Today we’re having a vet come to the house to microchip our two cats. It’s a good thing to do, but not one that gives me as much comfort as it should. I’m terrified of them getting outside in the first place, which is part of why we’re using a housecall vet. Fred joins me in this terror: ever since the move he’s been leery of windows, even. George, on the other hand, is a fledgling escape artist.
Last night I dreamed that both cats had gotten lost. The part where they were missing was actually very short. I found them and was holding them clutched to me (a feat only possible in dreams, as that’s about 30 pounds of cat, and Fred squirms a lot when you pick him up). They were clinging to me tightly, but I didn’t know how to get them to safety. I didn’t have a car, or a phone, or anything. I couldn’t find the person I’d arrived there with. I walked a long, long way to where I thought they were, but they still weren’t there. I decided to walk back as I’d come and just hope for the best — hope I saw someone I knew, someone who could help. About ten steps later, I saw my mother. She was walking toward me and had on a white top with little flowers and a blue hem, a shirt I’d forgotten about until today but one she wore often. I told her what was going on and she said yes, she had a car. In a dream-flash we were there. I put the cats safely in the car and felt a great wash of relief. We were parked outside of the place she liked to get ice cream and, burden resolved, we decided to go inside for something to eat. And that was it.
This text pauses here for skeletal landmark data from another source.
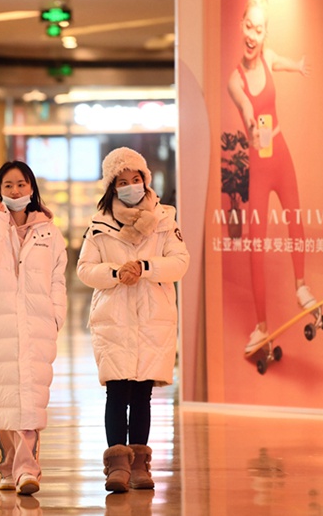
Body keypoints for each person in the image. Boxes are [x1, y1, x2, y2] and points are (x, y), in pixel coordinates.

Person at [76, 147, 189, 492]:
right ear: (112, 187)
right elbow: (84, 270)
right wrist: (114, 271)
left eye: (135, 179)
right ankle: (117, 467)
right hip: (113, 319)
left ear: (145, 180)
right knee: (117, 391)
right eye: (121, 182)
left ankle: (140, 465)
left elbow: (180, 262)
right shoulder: (99, 226)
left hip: (153, 318)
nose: (130, 186)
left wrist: (145, 267)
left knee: (142, 394)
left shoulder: (166, 220)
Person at [0, 161, 67, 496]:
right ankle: (8, 469)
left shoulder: (49, 231)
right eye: (8, 186)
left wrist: (56, 317)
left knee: (31, 401)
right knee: (1, 400)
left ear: (32, 188)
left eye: (21, 184)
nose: (16, 191)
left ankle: (27, 471)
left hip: (37, 326)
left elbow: (57, 279)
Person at [226, 0, 317, 354]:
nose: (252, 34)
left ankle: (300, 287)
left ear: (265, 34)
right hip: (260, 164)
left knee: (296, 219)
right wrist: (249, 121)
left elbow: (280, 62)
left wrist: (298, 65)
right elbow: (247, 105)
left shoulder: (267, 55)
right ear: (241, 26)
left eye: (259, 29)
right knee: (256, 245)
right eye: (248, 26)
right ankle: (261, 326)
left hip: (282, 154)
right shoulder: (235, 80)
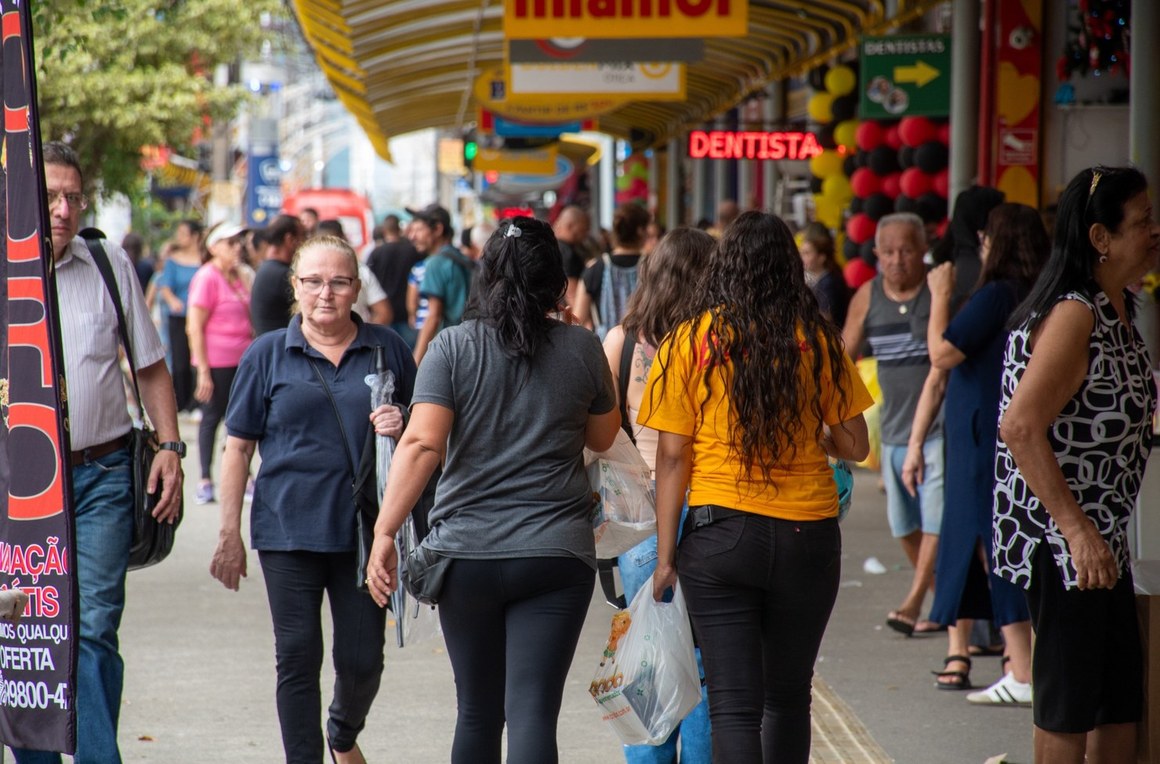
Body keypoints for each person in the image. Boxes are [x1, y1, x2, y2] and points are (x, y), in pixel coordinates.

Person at [364, 218, 619, 764]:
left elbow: (421, 447)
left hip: (467, 554)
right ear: (559, 283)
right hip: (556, 552)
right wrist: (577, 339)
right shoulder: (582, 347)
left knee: (478, 713)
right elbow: (602, 435)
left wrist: (386, 531)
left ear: (486, 279)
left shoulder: (452, 348)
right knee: (532, 712)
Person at [640, 211, 872, 764]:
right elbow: (857, 445)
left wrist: (666, 557)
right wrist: (814, 430)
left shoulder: (689, 341)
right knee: (789, 697)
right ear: (790, 269)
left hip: (720, 540)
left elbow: (673, 457)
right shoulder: (817, 341)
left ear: (723, 268)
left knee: (733, 705)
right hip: (808, 537)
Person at [210, 234, 416, 764]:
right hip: (286, 530)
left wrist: (402, 422)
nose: (326, 293)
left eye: (340, 282)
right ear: (295, 287)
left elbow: (427, 435)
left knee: (362, 660)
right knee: (297, 658)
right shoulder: (267, 354)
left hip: (365, 535)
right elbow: (237, 449)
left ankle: (342, 734)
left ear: (356, 288)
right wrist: (229, 533)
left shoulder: (386, 347)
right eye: (313, 281)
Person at [18, 141, 184, 764]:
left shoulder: (108, 262)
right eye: (50, 195)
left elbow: (150, 366)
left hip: (103, 475)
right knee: (29, 634)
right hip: (22, 489)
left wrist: (169, 445)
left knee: (91, 630)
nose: (62, 208)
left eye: (72, 196)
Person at [992, 166, 1158, 763]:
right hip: (1066, 546)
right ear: (1100, 238)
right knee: (1069, 708)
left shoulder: (1117, 307)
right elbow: (1020, 425)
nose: (1154, 231)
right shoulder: (1074, 314)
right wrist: (1077, 530)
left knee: (1117, 703)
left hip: (1099, 542)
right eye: (1141, 221)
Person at [902, 203, 1049, 696]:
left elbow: (942, 353)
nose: (981, 242)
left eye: (989, 236)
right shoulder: (1040, 292)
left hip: (982, 437)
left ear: (1000, 242)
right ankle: (1017, 661)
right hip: (1006, 432)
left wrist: (939, 295)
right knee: (1000, 543)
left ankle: (1021, 668)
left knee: (993, 543)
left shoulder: (994, 294)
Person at [602, 228, 714, 764]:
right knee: (704, 656)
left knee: (646, 651)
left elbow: (597, 435)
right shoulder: (720, 341)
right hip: (714, 506)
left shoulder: (621, 342)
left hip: (641, 516)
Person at [843, 212, 945, 637]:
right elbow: (842, 356)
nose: (898, 259)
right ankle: (945, 598)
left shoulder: (938, 289)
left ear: (923, 249)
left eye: (906, 249)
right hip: (895, 430)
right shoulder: (867, 296)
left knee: (937, 517)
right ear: (877, 256)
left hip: (939, 426)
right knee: (904, 523)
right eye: (888, 252)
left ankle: (917, 598)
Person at [186, 222, 254, 505]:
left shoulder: (241, 276)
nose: (237, 247)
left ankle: (244, 476)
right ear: (214, 247)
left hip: (242, 360)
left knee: (240, 420)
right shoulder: (206, 277)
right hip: (215, 362)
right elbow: (194, 326)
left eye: (238, 242)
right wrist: (203, 370)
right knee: (211, 418)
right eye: (230, 243)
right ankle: (205, 479)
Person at [409, 203, 475, 366]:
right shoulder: (462, 258)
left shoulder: (435, 263)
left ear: (437, 229)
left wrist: (415, 363)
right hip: (470, 346)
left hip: (449, 350)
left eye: (419, 230)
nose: (413, 237)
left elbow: (433, 316)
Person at [574, 203, 651, 337]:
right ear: (640, 231)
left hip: (603, 349)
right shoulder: (654, 265)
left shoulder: (594, 268)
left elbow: (578, 318)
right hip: (642, 349)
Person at [154, 219, 205, 414]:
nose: (180, 237)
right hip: (179, 316)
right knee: (180, 360)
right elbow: (164, 286)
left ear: (195, 236)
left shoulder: (204, 259)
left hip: (201, 317)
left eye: (184, 233)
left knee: (199, 359)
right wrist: (173, 301)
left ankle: (199, 401)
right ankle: (182, 402)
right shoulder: (173, 260)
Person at [318, 218, 390, 325]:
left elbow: (384, 313)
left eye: (340, 283)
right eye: (313, 282)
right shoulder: (361, 271)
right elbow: (384, 313)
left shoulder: (361, 271)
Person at [367, 213, 422, 347]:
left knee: (388, 357)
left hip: (384, 313)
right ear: (399, 229)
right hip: (407, 313)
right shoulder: (412, 251)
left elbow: (369, 283)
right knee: (410, 358)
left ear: (384, 230)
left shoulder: (376, 253)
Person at [250, 214, 306, 336]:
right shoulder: (281, 275)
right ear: (290, 239)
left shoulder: (268, 269)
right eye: (303, 237)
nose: (305, 243)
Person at [799, 222, 850, 328]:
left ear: (821, 257)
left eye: (807, 253)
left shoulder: (829, 283)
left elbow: (824, 320)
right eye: (802, 253)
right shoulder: (823, 279)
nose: (802, 258)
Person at [552, 205, 593, 307]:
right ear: (570, 226)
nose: (585, 234)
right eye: (583, 229)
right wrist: (582, 320)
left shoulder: (551, 246)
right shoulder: (567, 253)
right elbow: (572, 293)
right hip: (567, 312)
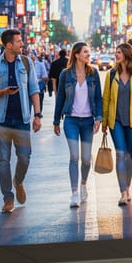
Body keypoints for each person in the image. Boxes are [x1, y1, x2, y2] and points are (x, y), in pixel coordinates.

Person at [0, 29, 42, 214]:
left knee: (24, 157)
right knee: (3, 161)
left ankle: (18, 181)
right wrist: (3, 92)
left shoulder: (26, 62)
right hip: (1, 120)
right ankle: (8, 198)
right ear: (9, 45)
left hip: (23, 119)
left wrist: (38, 115)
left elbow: (34, 89)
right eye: (18, 41)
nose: (22, 44)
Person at [53, 42, 103, 208]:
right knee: (74, 156)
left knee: (86, 159)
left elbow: (98, 98)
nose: (88, 55)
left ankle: (83, 184)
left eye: (89, 51)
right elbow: (60, 98)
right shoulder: (65, 74)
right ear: (76, 54)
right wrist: (56, 120)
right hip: (71, 120)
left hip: (88, 120)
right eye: (85, 52)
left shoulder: (93, 73)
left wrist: (98, 117)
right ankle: (74, 193)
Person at [101, 43, 132, 206]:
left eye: (119, 52)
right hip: (116, 121)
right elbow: (105, 99)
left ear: (127, 54)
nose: (116, 55)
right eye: (116, 52)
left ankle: (128, 187)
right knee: (121, 154)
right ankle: (123, 192)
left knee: (129, 154)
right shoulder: (111, 74)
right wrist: (104, 122)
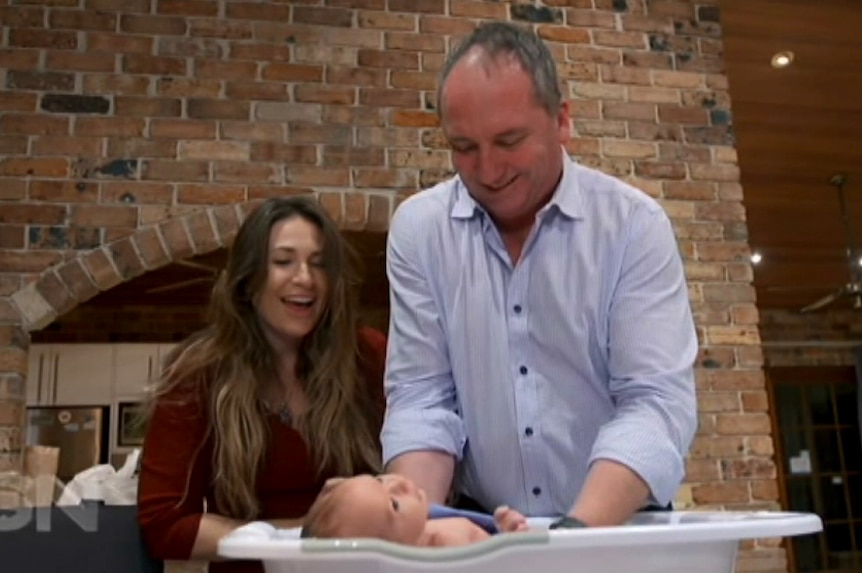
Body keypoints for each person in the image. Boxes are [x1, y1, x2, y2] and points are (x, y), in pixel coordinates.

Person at [381, 21, 698, 529]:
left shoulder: (633, 227)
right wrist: (413, 528)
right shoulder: (419, 230)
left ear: (562, 121)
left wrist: (572, 542)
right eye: (464, 147)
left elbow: (654, 403)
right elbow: (423, 399)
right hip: (479, 529)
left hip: (615, 527)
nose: (487, 170)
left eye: (509, 140)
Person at [137, 196, 388, 573]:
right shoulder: (197, 375)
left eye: (319, 263)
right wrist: (299, 537)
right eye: (283, 261)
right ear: (248, 279)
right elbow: (165, 525)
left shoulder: (368, 355)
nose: (305, 277)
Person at [300, 474, 528, 546]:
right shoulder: (439, 552)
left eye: (379, 481)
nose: (397, 484)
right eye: (394, 505)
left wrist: (506, 533)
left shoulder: (432, 524)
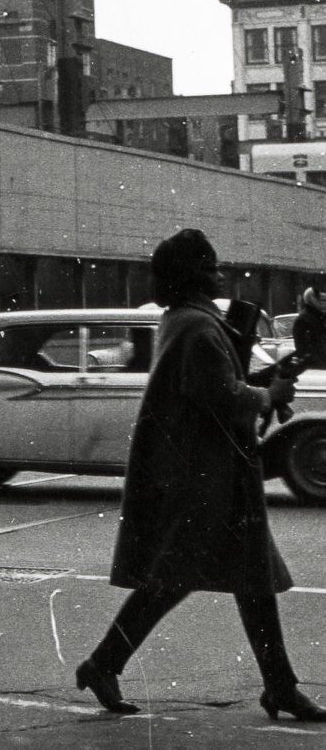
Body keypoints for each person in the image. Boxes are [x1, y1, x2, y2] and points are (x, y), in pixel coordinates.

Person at [75, 228, 322, 720]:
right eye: (211, 267)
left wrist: (262, 382)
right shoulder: (199, 328)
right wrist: (268, 394)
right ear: (194, 275)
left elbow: (217, 385)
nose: (220, 274)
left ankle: (280, 686)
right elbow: (222, 398)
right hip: (206, 482)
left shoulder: (186, 321)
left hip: (209, 477)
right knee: (181, 579)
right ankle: (104, 663)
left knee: (247, 581)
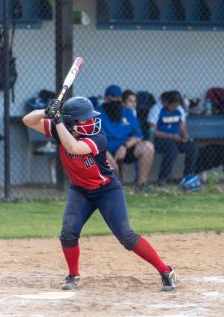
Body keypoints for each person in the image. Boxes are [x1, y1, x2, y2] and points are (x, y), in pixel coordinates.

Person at [22, 96, 176, 292]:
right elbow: (28, 120)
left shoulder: (98, 137)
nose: (92, 121)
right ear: (72, 122)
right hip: (80, 190)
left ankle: (165, 271)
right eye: (85, 119)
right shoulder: (60, 128)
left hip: (107, 190)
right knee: (68, 232)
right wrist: (47, 112)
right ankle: (73, 275)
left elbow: (73, 147)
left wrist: (58, 120)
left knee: (126, 237)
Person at [99, 85, 154, 191]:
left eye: (118, 99)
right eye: (112, 99)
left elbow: (138, 135)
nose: (115, 102)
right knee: (112, 171)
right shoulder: (97, 113)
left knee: (148, 146)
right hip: (104, 151)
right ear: (105, 99)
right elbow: (92, 139)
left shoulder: (127, 112)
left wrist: (124, 146)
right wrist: (106, 154)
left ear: (121, 99)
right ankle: (111, 188)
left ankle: (141, 184)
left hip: (125, 150)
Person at [148, 90, 200, 190]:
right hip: (160, 139)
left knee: (192, 147)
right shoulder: (156, 109)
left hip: (176, 139)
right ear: (166, 103)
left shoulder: (179, 109)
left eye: (176, 106)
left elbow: (183, 127)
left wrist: (185, 137)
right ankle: (162, 178)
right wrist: (171, 136)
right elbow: (152, 131)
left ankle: (187, 177)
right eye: (173, 106)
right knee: (172, 149)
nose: (174, 108)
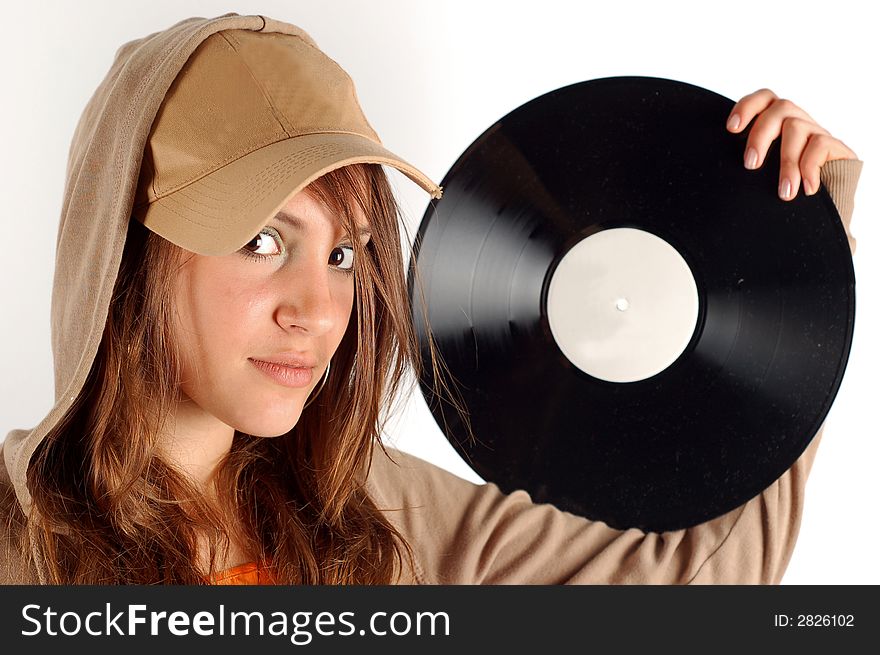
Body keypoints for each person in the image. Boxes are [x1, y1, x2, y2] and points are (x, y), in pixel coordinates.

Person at [0, 13, 862, 585]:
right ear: (125, 249)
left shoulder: (372, 510)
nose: (319, 309)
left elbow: (690, 583)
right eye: (262, 240)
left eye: (345, 254)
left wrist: (798, 248)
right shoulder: (16, 537)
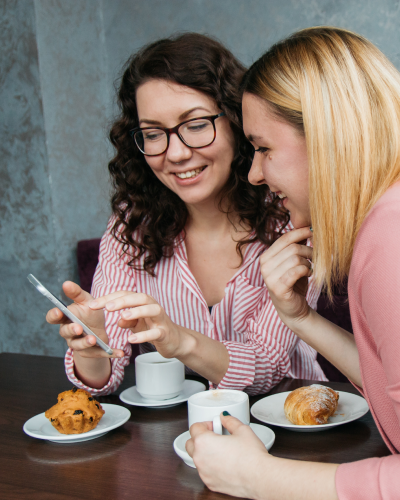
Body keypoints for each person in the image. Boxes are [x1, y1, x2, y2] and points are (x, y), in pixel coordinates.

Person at [46, 33, 325, 396]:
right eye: (153, 133)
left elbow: (266, 369)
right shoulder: (132, 224)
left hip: (293, 421)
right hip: (178, 433)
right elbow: (103, 379)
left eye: (195, 125)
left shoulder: (292, 216)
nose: (175, 154)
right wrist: (91, 346)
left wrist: (179, 341)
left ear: (237, 123)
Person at [186, 27, 400, 499]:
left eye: (263, 148)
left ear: (328, 138)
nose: (255, 173)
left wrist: (258, 478)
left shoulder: (390, 243)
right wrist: (300, 318)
I’m not a trained psychologist but it doesn’t take one to understand what that was about. Sometimes, I want my mother. My mother was a champion fixer-of-problems, her kids’ problems most of all. When there was a crisis, she didn’t get panicked. She didn’t freak out. Car accident, failed class, computer broken, bad situation as work, whatever. She just helped you fix it, and that was that, and you didn’t have to worry anymore. And I miss that. I miss it. Does anyone ever stop missing that?
Sometimes dreams are weird and stupid and scary. Sometimes they’re silly. Sometimes they’re obvious. Mine tend towards the latter. Not scary, exactly, but an obvious manifestation of my fears. So in the meantime, then, kitties stay home whenever possible, and that means Fred’s personal physician comes to him.